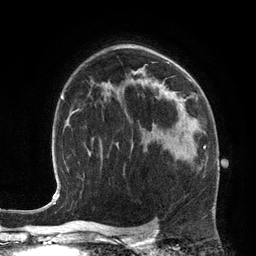
Breast MRI (dynamic contrast-enhanced), one axial slice; cropped to one breast; dynamic contrast-enhanced series, time point 2 of 6 at this slice position (early post-contrast); 3 T; TE 2.8 ms, TR 6.9 ms; 1.2 mm slice thickness; 256 × 256 image matrix, field of view 190 × 190 mm. Female patient.
Annotated regions visible in this slice (semi-automatically segmented with operator editing):
- enhancing-tissue mask used for the functional tumour volume (all voxels passing the contrast-enhancement thresholds inside the analysis volume; usually the tumour): box from (x=185, y=147) to (x=205, y=161) px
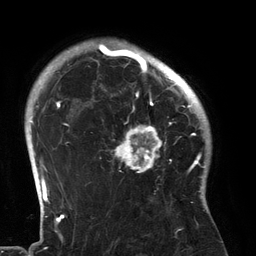
Breast MRI (dynamic contrast-enhanced), one axial slice. Slice 103 of 134 in the series (ordered by position). Cropped to one breast. Dynamic contrast-enhanced series, time point 2 of 6 at this slice position (early post-contrast). 3 T. TE 2.7 ms, TR 6.5 ms. 1.2 mm slice thickness. 256 × 256 image matrix. Female patient.
Structures marked on this image (semi-automatically segmented with operator editing):
- enhancing-tissue mask used for the functional tumour volume (all voxels passing the contrast-enhancement thresholds inside the analysis volume; usually the tumour): bounding box <94,80,183,173> (left, top, right, bottom; pixels)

□ □ □

[Exercise instructions]
What you return must match the records line for line, with the pictures left out.

[Solution for this exercise]
Breast MRI (dynamic contrast-enhanced), one axial slice; cropped to one breast; dynamic contrast-enhanced series, time point 2 of 6 at this slice position (early post-contrast); 3 T; TE 2.8 ms, TR 6.9 ms; 1.2 mm slice thickness; 256 × 256 image matrix, field of view 190 × 190 mm. Female patient.
Annotated regions visible in this slice (semi-automatically segmented with operator editing):
- enhancing-tissue mask used for the functional tumour volume (all voxels passing the contrast-enhancement thresholds inside the analysis volume; usually the tumour): box from (x=185, y=147) to (x=205, y=161) px
Breast MRI (dynamic contrast-enhanced), one axial slice. Slice 103 of 134 in the series (ordered by position). Cropped to one breast. Dynamic contrast-enhanced series, time point 2 of 6 at this slice position (early post-contrast). 3 T. TE 2.7 ms, TR 6.5 ms. 1.2 mm slice thickness. 256 × 256 image matrix. Female patient.
Structures marked on this image (semi-automatically segmented with operator editing):
- enhancing-tissue mask used for the functional tumour volume (all voxels passing the contrast-enhancement thresholds inside the analysis volume; usually the tumour): bounding box <94,80,183,173> (left, top, right, bottom; pixels)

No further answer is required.